クリス・バーンズが復活優勝
2025年PBA50サウスショアクラシックを制覇

ベテランの意地、輝きを取り戻す

2025年6月26日、インディアナ州ハモンドのオリンピア・レーンで開催されたPBA50サウスショアクラシックにて、クリス・バーンズが劇的な復活優勝を果たしました。長年にわたってPBAツアーを支えてきた名手が、今シーズンの苦戦を乗り越えて見事にタイトルを奪還。これにより、バーンズは通算7つ目のPBA50タイトルを獲得し、伝説的なアール・アンソニー、そして親友のジョン・ジャナウィッツと並ぶ記録を打ち立てました。

 

激戦を制したバーンズの底力と、熱戦を彩った選手たち

1. 苦しんだ序盤戦、勝利までの道のり

バーンズにとって今季のスタートは決して順調ではありませんでした。彼自身が語るように、
「今季の最初の4大会は、PBA50でのキャリアの中でも最悪の結果だった」
という厳しい状態。しかし、転機はシニアU.S.オープンの後に訪れます。家族と共に調整を重ね、妻のリンダや双子の息子、トロイとライアンのサポートを受けながらフォームを再構築。
「妻はすごく目が利くんだ。本当に助けられた」
と感謝を口にし、自信を取り戻して今大会に臨みました。

 

2. 決勝戦:デイシーとの熱戦を制す

決勝戦の相手は、初のステップラダーファイナル進出となったクリント・デイシー。試合前から和やかな雰囲気で始まりましたが、内容は一進一退の激戦。バーンズは序盤に3連続ストライクで勢いに乗るも、第4フレームでは大きく外れた投球が1-3-6-8-10という難しい残りピンを生み出し、
「あんな悪い投球は本当に久しぶりだった」
と自身も苦笑い。そのスペアも取りきれずに3-6-10のカバーに失敗し、流れが一時止まります。

> 使用データ:
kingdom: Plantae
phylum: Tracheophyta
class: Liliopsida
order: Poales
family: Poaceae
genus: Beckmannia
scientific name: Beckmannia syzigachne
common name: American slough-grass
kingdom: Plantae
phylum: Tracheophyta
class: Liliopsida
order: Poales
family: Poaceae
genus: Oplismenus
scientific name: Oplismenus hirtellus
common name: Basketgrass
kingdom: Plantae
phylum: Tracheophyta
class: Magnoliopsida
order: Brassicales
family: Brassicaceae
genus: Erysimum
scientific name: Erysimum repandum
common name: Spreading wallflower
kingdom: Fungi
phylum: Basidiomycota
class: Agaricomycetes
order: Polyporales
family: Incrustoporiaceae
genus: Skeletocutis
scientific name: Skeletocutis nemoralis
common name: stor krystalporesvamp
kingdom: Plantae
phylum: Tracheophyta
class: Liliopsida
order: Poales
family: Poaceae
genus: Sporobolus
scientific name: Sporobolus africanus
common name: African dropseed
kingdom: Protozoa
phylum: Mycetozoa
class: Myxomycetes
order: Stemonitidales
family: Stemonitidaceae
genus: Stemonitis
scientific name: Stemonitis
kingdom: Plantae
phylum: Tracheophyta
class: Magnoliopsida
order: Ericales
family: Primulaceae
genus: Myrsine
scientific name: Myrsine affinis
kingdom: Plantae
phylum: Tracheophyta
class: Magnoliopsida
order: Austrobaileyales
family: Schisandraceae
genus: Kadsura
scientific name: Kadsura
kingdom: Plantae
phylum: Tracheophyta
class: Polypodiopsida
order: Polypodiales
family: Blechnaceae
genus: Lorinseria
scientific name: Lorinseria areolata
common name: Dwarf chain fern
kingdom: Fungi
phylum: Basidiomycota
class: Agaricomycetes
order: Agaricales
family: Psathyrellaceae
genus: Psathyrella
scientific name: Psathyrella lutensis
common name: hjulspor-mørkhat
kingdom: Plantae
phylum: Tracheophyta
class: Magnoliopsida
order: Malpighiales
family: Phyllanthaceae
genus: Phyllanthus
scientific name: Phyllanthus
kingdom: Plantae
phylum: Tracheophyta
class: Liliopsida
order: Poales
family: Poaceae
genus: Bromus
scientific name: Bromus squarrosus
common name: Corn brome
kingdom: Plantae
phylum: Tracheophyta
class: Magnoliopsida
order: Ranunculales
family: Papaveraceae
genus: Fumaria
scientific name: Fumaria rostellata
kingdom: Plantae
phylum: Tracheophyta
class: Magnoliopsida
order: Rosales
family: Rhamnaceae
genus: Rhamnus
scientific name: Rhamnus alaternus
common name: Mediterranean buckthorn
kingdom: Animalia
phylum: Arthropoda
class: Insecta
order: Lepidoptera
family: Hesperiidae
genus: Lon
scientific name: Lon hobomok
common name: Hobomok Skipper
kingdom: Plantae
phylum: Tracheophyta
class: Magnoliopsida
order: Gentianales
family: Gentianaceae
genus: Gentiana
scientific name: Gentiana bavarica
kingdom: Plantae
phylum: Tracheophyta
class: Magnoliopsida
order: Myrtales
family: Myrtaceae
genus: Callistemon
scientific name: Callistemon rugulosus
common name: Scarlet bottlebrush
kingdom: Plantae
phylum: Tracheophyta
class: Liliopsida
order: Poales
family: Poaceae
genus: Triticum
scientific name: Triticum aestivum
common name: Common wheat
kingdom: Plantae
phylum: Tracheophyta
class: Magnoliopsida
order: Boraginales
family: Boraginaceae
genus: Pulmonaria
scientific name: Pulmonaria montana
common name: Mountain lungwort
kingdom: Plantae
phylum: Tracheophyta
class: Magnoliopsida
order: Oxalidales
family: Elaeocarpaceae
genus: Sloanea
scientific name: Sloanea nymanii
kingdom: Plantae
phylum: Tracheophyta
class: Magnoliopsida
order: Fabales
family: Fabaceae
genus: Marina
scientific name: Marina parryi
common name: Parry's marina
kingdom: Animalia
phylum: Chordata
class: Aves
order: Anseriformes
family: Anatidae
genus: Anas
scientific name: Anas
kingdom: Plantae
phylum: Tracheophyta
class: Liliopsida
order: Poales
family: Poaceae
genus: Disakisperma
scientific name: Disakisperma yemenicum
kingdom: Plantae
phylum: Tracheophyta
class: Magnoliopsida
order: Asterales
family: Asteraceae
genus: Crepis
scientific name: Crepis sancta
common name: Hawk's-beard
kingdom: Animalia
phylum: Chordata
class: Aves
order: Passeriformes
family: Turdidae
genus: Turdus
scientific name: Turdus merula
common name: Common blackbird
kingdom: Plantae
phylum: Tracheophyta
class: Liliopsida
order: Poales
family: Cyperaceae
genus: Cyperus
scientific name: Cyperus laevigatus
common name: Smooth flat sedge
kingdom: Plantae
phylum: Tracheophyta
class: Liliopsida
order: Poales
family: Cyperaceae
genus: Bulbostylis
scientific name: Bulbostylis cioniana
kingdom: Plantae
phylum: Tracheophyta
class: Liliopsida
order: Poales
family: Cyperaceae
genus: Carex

> 指示内容:
- A) 本文のうち、「激戦を制したバーンズの底力と、熱戦を彩った選手たち」から「受けながらフォームを再構築。」までを、両端を含めて一字一句そのまま出力してください。
- B) 自然史データの行のうち、「scientific name: Stemonitis」を含む行から「order: Agaricales」を含む行までを、両端の行も含めて原文どおりに返してください。

> 課題別回答:
- A)
激戦を制したバーンズの底力と、熱戦を彩った選手たち

1. 苦しんだ序盤戦、勝利までの道のり

バーンズにとって今季のスタートは決して順調ではありませんでした。彼自身が語るように、
「今季の最初の4大会は、PBA50でのキャリアの中でも最悪の結果だった」
という厳しい状態。しかし、転機はシニアU.S.オープンの後に訪れます。家族と共に調整を重ね、妻のリンダや双子の息子、トロイとライアンのサポートを受けながらフォームを再構築。

- B)
scientific name: Stemonitis
kingdom: Plantae
phylum: Tracheophyta
class: Magnoliopsida
order: Ericales
family: Primulaceae
genus: Myrsine
scientific name: Myrsine affinis
kingdom: Plantae
phylum: Tracheophyta
class: Magnoliopsida
order: Austrobaileyales
family: Schisandraceae
genus: Kadsura
scientific name: Kadsura
kingdom: Plantae
phylum: Tracheophyta
class: Polypodiopsida
order: Polypodiales
family: Blechnaceae
genus: Lorinseria
scientific name: Lorinseria areolata
common name: Dwarf chain fern
kingdom: Fungi
phylum: Basidiomycota
class: Agaricomycetes
order: Agaricales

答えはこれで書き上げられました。